Principal calls cops on union rep at San Lorenzo school


The full video
Posted by Amy Bellamy on Tuesday, October 20, 2015
A friend of mine, a teacher, sent me this video. It's from a classroom in a school a few miles away in San Lorenzo. Here's what my friend had to say: "A friend just sent this to me. This happened at a duty free lunch union meeting the other day in San Lorenzo. The assistance principal of the school actually called the cops to escort a union rep off campus! Talk about police state! I'm shocked but not surprised..."

The Union rep threatens a UBL, an Unfair Labor Practice. This is standard procedure for the strategists in our unions, appeal to the bosses' courts. No one would say we should never use the courts but going to court isn't what built the unions and it won't be the courts that save them either.

We cannot rely on the lawyers and the courts to defend any of our rights or our standard of living in the last analysis. The teachers union has perhaps 300,000 members in this state. The NEA is the largest union in the country.  The AFL-CIO in California has some 2 million members affiliated to it. This is where our power lies unfortunately, the folks that lead our unions are more afraid of the members becoming conscious of that power as they will inevitably use it which throws the union officialdom in to conflict with the bosses, a relationship  that they have built over the years based on labor peace and cooperation. So what if the courts find against the teachers? What then? We have to impose our will on society.

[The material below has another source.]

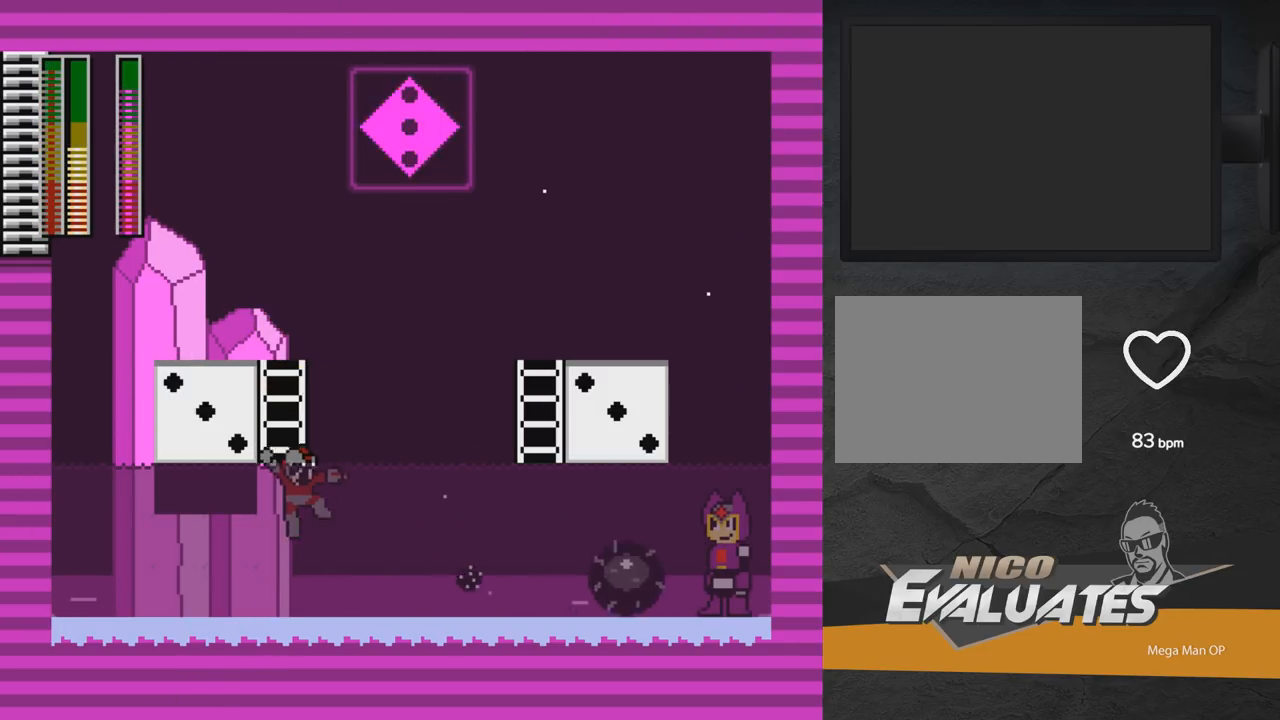
{"buttons": ["A", "X", "DPAD_RIGHT"], "right_stick": "center", "events": [[233, "DPAD_LEFT", "down"], [433, "DPAD_LEFT", "up"], [500, "DPAD_RIGHT", "down"]]}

We'll all be in camps by the time the union officials decide the courts aren't working. When the employers and their state resort to this all work should stop.  The anger in society is such that there is a mood for this but we have been savaged by so many defeats and the refusal of the union hierarchy to organize resistance that people are scared, it's not that they're not angry or willing, but such actions necessary to back this stuff off must be organized and the rank and file union member has to do it.

It is no doubt difficult when faced with a war on two fronts, the 1% and their representatives on the one hand and the passive approach of the trade union hierarchy which amounts to capitulation in the last analysis.

1 comment:

Unknown said...

At what point can we say that we have evolved into a quasi-fascist society?